Allow me to answer this serious charge. During a live TV interview I was asked what Dodi's father was doing in Paris. I replied that Mr Al Fayed was trying to make arrangements to bring his son to Britain for burial because although he was denied a British passport, he considered Britain his home and wanted his son to be near him. That was a simple statement of fact and explanation. Indeed, Dodi was buried later that day near the family home in Surrey.

What is opportunism is the commissioning of the London editor of a magazine which is in a libel action with Mr Al Fayed - Vanity Fair - to write a profile of him.
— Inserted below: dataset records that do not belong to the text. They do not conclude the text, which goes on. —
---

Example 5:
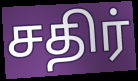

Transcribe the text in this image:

சதிர்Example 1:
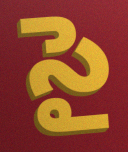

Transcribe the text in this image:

సై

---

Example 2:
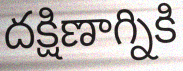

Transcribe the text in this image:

దక్షిణాగ్నికి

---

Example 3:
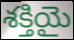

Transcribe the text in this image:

శక్తియై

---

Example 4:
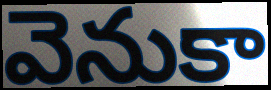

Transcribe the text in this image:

వెనుకా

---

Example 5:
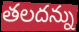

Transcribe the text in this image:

తలదన్ను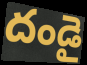
దండై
This is compounded by a number of errors.

The House of Lords appeal by the Home Office in Mr Al Fayed's naturalisation case does not come up "next month" but at the end of February.

It is not true that the refusal of a passport "ate at his soul". It is true that Mr Al Fayed would like to share the citizenship of his four British children but overwhelmingly, it is a matter of commercial convenience; without an EC passport he repeatedly has to obtain visas for business trips in Europe.
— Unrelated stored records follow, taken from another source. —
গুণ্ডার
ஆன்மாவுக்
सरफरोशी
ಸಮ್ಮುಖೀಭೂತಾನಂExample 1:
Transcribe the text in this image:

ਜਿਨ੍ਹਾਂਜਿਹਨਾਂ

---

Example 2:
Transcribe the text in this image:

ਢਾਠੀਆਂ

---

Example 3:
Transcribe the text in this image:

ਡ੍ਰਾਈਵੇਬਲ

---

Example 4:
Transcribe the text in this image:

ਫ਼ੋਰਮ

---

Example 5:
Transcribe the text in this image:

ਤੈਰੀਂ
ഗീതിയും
Mr Al Fayed does not want "to conquer and kick ass" - an expression he would never use although accused of using "perplexing" language by Mr Porter - and the suggestion that he contributed to Dodi's "wooing of Diana" is inane. He is a remarkable man but his powers do not extend to making those exceptional, star-bright people fall in love with each other, which appears to be what happened.

I have never said that "Dodi had renounced his life as a producer" and I challenge Mr Porter to provide contradictory evidence; nor did I disclose information about the ring Dodi bought for the Princess; the information apparently came from a London insurance broking house requested to cover it.

Yes, Mr Al Fayed will respond to the outcome of the inquiry in France if required and will do so as he acted throughout, with dignity and restraint in the face of heartbreaking circumstances. His interest is only in establishing the truth of what happened that night.

With regard to the article about me ("Silky voice..."), it is a matter of deep and everlasting regret to me that details of my private conversation about the Queen's Christmas broadcast in 1987 were leaked by two people who were present, Andrew Morton of the Daily Star and Ashley Walton of the Daily Express but I did not deliberately make the disclosures.